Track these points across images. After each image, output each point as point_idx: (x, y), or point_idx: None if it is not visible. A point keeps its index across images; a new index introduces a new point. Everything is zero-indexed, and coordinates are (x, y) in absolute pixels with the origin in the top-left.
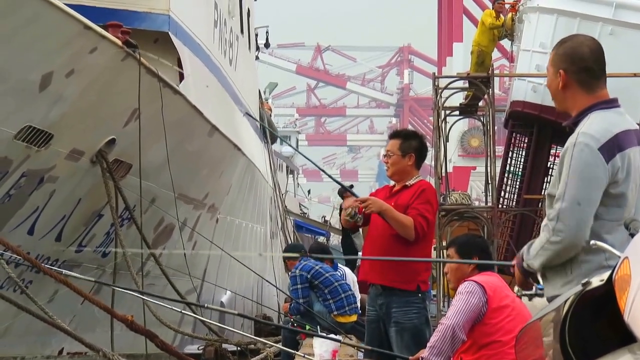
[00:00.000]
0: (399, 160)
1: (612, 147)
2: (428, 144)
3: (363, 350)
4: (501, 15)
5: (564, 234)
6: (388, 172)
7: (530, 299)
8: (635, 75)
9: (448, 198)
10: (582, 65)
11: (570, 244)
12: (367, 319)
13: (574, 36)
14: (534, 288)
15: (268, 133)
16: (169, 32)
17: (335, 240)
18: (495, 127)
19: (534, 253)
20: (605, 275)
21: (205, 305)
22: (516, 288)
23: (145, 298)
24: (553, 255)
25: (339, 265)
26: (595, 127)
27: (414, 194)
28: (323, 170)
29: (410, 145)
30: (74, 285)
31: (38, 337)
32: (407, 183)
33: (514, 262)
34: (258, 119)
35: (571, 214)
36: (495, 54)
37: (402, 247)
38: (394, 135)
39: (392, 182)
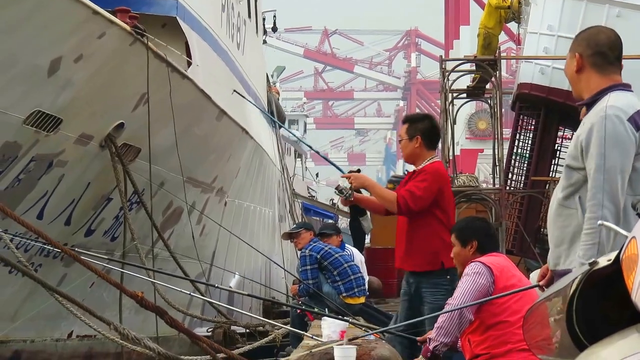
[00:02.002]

· · · · ·

- _Requirement_
Only the pictures are to be dropped; return everything else in the listing exactly.

- _Output of the exercise_
Track these points across images. After each image, output each point as point_idx: (x, y), or point_idx: None if it is not visible. A point keeps its index across images; a new index introduces a new point. Everything is zero-indexed, and coordinates are (x, y) in absolute pixels with the origin in the top-left.
[00:00.000]
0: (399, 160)
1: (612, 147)
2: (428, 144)
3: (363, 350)
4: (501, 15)
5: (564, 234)
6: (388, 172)
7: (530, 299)
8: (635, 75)
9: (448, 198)
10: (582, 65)
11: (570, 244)
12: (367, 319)
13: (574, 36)
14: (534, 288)
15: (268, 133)
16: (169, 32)
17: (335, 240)
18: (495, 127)
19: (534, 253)
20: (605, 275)
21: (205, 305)
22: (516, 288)
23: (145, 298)
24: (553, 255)
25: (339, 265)
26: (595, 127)
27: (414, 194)
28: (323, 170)
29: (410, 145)
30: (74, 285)
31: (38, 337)
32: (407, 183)
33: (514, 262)
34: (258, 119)
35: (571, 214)
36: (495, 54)
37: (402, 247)
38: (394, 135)
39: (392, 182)
[00:02.002]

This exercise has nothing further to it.